Dear People Who Keep Company With God,

This year God has spoken to my heart through the life of Simeon, which is surprising since there is so little written about him (Luke 2:25-32). It has been both inspiring and challenging. Here is some of what He showed me.

In the Hebrew Simeon means God hears. There has been some moments this year when I literally did not know how to pray. I had prayed every way I knew, but with no apparent response from God. It was then that I remembered Romans 8:26-28. When we don’t know how or what to pray, it doesn’t matter. He will do the praying in and for us. When I came to the end of my prayers and began to pray in tongues things started to shift.

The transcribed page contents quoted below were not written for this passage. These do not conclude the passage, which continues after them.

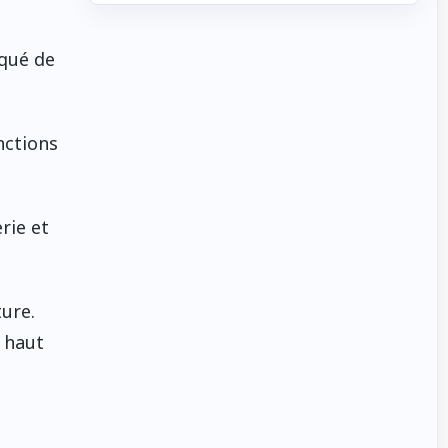
iqué de
nctions
rie et
ture.
 haut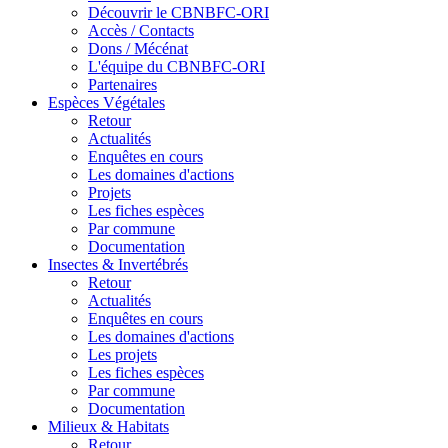
Découvrir le CBNBFC-ORI
Accès / Contacts
Dons / Mécénat
L'équipe du CBNBFC-ORI
Partenaires
Espèces
Végétales
Retour
Actualités
Enquêtes en cours
Les domaines d'actions
Projets
Les fiches espèces
Par commune
Documentation
Insectes &
Invertébrés
Retour
Actualités
Enquêtes en cours
Les domaines d'actions
Les projets
Les fiches espèces
Par commune
Documentation
Milieux &
Habitats
Retour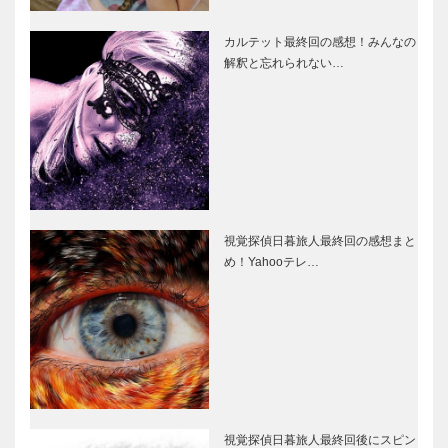
カルテット最終回の感想！みんなの
解釈と忘れられない…
視覚探偵日暮旅人最終回の感想まと
め！Yahooテレ…
視覚探偵日暮旅人最終回後にスピン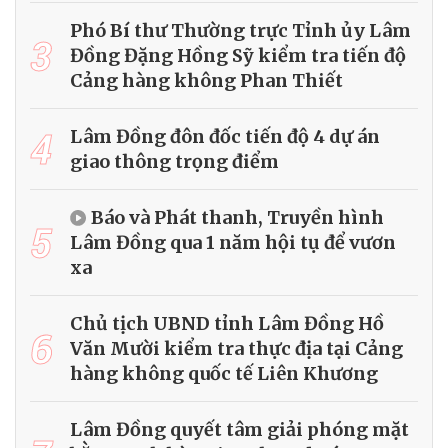
Phó Bí thư Thường trực Tỉnh ủy Lâm
3
Đồng Đặng Hồng Sỹ kiểm tra tiến độ
Cảng hàng không Phan Thiết
4
Lâm Đồng đôn đốc tiến độ 4 dự án
giao thông trọng điểm
Báo và Phát thanh, Truyền hình
5
Lâm Đồng qua 1 năm hội tụ để vươn
xa
Chủ tịch UBND tỉnh Lâm Đồng Hồ
6
Văn Mười kiểm tra thực địa tại Cảng
hàng không quốc tế Liên Khương
Lâm Đồng quyết tâm giải phóng mặt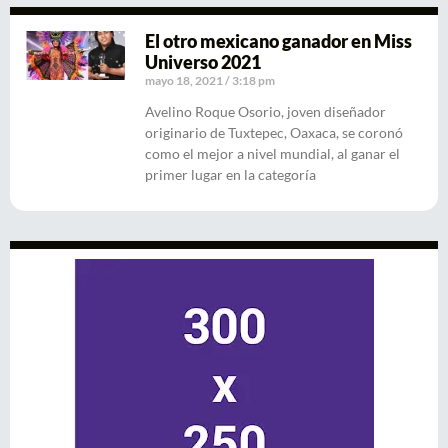
El otro mexicano ganador en Miss
Universo 2021
mayo 18, 2021
3:18 pm
Avelino Roque Osorio, joven diseñador
originario de Tuxtepec, Oaxaca, se coronó
como el mejor a nivel mundial, al ganar el
primer lugar en la categoría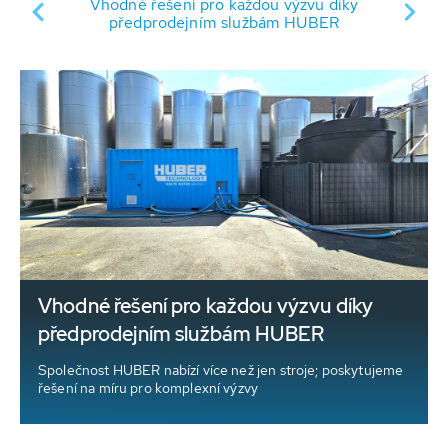
Vhodné řešení pro každou výzvu díky
Z
předprodejním službám HUBER
Vhodné řešení pro každou výzvu díky
předprodejním službám HUBER
Společnost HUBER nabízí více než jen stroje; poskytujeme
řešení na míru pro komplexní výzvy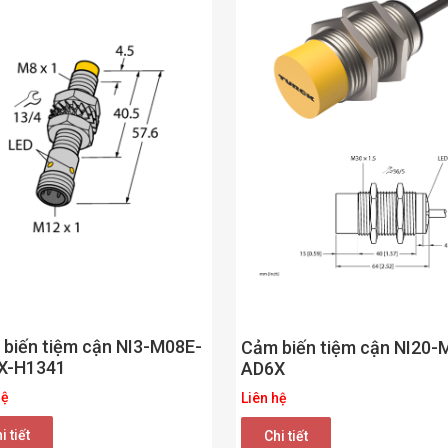
biến tiệm cận NI3-M08E-
Cảm biến tiệm cận NI20-
X-H1341
AD6X
hệ
Liên hệ
i tiết
Chi tiết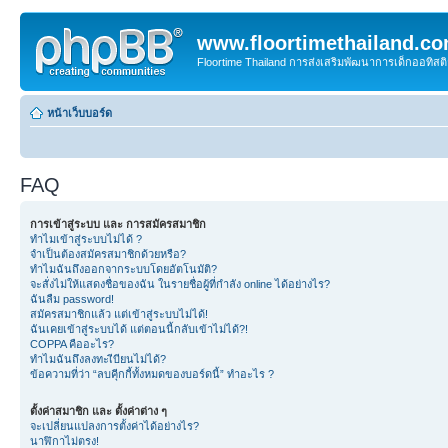
www.floortimethailand.c
Floortime Thailand การส่งเสริมพัฒนาการเด็กออทิ
หน้าเว็บบอร์ด
FAQ
การเข้าสู่ระบบ และ การสมัครสมาชิก
ทำไมเข้าสู่ระบบไม่ได้ ?
จำเป็นต้องสมัครสมาชิกด้วยหรือ?
ทำไมฉันถึงออกจากระบบโดยอัตโนมัติ?
จะสั่งไม่ให้แสดงชื่อของฉัน ในรายชื่อผู้ที่กำลัง online ได้อย่างไร?
ฉันลืม password!
สมัครสมาชิกแล้ว แต่เข้าสู่ระบบไม่ได้!
ฉันเคยเข้าสู่ระบบได้ แต่ตอนนี้กลับเข้าไม่ได้?!
COPPA คืออะไร?
ทำไมฉันถึงลงทะเีบียนไม่ได้?
ข้อความที่ว่า “ลบคุีกกี้ทั้งหมดของบอร์ดนี้” ทำอะไร ?
ตั้งค่าสมาชิก และ ตั้งค่าต่าง ๆ
จะเปลี่ยนแปลงการตั้งค่าได้อย่างไร?
นาฬิกาไม่ตรง!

God also hears all the other words that come out of our mouth. This year the reality that Eugene Peterson phrases so well, “Words aren’t just saying something they are making something,” hit home hard.  Among other things I discovered my vocabulary was riddled with the language of duty instead of the language of privilege. I get to versus I have to is a world of difference in heart attitude. Not only does the Holy Spirit desire to tame our tongue He wants to retrain our tongue. 

It seems Simeon waited a long time to see Christ and He saw Him, plus as a bonus he held God in his arms! The wait was worth it in the end, but the process of waiting can make or break you. This year I took a deeper look at waiting on the Lord not because I wanted to, but because I had to. Among other things, I discovered waiting brought out hidden leaven in my heart, which is challenging until you see God allows it not to judge or chastise you, but to help you see the things that limit your potential in Him. Waiting also reminded me that I am not in control.

There have been a few times this year I wanted to give up. I felt like a failure. It seemed all my dreams and much of what I had worked toward over the past years was imploding. The Wuest Expanded Translation of the Bible brings out something about Simeon that spoke volumes to me. It says in Luke 2:26, “And it had been revealed to him by the Holy Spirit, and to this revelation he was holding fast…” He was holding fast to the revelation that he would see Christ before he died.

Here is what is important; Simeon was able to recognize Christ in the way He came, not the way he supposed he would come. He was holding fast not to how he thought the revelation would unfold or look like, rather, that he would see Him.

I discovered I had a lot of presuppositions about the revelations God has given me. When the outworking did not go according to my plans it was disheartening. It made me question if I heard God in the first place, but I have come to see God is not committed to my presuppositions about what He reveals, but He is committed to what He says. This year, many presuppositions were stripped from me and I getting to the core of what He spoke and I have purposed to hold on to that.